* _What you have to do_
Filter these records by the string "selector", copying each line that holds it.

* _Data extracts_
┌──

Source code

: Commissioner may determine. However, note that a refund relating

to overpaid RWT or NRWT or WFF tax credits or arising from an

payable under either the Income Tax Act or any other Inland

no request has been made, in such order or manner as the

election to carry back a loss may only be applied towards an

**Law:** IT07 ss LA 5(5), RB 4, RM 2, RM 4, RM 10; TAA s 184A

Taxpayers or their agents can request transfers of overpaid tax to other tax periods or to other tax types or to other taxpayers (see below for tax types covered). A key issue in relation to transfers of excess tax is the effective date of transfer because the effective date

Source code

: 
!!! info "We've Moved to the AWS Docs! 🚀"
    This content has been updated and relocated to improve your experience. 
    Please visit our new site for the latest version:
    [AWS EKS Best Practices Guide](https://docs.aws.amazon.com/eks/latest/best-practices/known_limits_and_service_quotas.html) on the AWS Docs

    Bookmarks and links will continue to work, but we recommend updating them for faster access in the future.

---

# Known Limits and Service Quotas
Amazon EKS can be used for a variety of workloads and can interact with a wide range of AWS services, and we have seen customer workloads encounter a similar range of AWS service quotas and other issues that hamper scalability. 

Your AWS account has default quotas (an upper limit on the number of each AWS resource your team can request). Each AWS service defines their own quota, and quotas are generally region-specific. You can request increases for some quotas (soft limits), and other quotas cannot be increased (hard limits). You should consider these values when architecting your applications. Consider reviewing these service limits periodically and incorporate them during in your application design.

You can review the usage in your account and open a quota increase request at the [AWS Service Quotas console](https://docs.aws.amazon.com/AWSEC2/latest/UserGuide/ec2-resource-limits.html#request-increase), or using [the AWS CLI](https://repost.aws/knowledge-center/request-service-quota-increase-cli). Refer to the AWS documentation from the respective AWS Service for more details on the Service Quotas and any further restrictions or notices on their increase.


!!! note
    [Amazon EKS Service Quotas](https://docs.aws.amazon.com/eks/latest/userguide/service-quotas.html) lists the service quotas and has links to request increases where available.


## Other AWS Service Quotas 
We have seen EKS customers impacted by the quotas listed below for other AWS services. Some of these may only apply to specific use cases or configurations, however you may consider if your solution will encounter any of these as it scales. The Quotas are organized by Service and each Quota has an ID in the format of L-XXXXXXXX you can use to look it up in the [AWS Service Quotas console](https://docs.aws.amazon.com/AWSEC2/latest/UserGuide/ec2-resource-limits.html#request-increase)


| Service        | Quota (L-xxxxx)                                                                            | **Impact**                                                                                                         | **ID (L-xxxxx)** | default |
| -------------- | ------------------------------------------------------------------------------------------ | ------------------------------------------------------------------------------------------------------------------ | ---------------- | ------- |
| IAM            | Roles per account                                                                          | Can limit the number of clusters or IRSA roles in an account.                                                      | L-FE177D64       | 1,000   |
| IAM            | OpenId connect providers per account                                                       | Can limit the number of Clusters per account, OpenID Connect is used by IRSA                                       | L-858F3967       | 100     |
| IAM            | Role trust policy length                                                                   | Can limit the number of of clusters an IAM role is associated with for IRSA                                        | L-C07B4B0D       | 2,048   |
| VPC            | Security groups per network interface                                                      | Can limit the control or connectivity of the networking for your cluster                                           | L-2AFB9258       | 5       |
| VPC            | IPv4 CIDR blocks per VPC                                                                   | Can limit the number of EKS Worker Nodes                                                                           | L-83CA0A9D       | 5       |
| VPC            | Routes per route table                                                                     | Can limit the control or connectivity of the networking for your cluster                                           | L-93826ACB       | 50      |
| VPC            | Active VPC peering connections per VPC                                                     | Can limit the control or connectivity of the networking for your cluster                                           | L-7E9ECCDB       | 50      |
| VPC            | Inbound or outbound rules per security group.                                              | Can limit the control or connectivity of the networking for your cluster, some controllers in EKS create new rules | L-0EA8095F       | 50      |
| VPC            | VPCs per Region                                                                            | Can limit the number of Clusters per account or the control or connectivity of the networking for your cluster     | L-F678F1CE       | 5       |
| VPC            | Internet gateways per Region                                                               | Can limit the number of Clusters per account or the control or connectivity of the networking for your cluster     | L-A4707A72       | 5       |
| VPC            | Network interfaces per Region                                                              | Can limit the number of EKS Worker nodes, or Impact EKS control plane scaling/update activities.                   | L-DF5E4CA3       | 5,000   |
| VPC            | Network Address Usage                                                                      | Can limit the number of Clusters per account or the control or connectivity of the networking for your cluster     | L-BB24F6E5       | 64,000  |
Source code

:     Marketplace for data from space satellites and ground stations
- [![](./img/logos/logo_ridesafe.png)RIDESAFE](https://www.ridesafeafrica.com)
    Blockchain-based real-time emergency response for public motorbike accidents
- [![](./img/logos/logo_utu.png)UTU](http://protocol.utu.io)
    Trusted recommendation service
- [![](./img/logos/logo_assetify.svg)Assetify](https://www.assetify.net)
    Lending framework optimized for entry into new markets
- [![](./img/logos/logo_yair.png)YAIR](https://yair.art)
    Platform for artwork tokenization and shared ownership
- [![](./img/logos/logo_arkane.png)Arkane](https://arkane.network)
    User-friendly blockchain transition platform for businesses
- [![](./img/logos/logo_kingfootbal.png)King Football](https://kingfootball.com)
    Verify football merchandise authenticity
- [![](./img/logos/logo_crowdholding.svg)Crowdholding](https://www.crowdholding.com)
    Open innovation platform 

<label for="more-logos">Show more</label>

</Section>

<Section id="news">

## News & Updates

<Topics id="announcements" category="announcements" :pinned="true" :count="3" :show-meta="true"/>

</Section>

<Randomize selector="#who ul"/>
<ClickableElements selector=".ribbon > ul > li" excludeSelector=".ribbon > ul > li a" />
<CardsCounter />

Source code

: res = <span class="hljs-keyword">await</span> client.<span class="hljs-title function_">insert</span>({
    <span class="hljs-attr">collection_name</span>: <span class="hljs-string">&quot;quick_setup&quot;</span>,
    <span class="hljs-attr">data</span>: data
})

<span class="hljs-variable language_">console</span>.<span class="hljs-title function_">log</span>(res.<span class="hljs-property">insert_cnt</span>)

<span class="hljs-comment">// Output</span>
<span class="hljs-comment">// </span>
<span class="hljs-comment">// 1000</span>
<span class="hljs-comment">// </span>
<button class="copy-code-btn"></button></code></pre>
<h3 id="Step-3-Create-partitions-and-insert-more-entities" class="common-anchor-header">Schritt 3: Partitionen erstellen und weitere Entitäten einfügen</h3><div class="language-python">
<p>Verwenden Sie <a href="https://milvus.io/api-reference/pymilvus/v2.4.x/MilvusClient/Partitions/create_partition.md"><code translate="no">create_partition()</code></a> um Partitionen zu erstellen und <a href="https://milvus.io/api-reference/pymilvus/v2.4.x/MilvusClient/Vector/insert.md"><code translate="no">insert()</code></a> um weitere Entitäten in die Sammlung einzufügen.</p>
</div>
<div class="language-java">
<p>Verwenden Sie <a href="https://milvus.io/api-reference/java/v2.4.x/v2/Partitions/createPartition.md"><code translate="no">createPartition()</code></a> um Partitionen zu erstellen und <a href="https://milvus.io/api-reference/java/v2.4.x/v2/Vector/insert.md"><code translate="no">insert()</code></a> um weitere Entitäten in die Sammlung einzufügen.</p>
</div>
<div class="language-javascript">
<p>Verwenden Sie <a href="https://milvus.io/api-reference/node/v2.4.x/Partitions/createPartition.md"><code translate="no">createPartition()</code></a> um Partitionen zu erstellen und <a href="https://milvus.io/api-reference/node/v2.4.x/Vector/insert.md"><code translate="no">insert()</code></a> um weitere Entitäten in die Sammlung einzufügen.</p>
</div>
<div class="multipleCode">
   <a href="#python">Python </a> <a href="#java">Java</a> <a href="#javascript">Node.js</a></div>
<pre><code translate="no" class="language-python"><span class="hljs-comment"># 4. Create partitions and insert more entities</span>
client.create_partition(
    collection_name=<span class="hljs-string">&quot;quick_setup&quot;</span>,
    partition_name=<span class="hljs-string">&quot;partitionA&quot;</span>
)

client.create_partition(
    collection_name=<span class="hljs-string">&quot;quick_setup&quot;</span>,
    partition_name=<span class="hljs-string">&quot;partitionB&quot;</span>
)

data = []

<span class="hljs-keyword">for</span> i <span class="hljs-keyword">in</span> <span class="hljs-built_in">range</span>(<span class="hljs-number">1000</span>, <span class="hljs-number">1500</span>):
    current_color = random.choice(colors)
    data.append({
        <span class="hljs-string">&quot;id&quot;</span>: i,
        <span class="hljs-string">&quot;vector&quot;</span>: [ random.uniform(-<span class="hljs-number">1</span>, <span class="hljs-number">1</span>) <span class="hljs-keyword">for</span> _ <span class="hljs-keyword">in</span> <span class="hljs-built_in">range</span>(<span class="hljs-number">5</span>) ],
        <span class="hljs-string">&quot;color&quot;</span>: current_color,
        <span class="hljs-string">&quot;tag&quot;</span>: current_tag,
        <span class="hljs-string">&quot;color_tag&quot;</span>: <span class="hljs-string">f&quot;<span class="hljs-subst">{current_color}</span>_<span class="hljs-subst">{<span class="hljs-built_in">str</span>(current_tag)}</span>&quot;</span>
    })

└──

* _Solution below_
<Randomize selector="#who ul"/>
<ClickableElements selector=".ribbon > ul > li" excludeSelector=".ribbon > ul > li a" />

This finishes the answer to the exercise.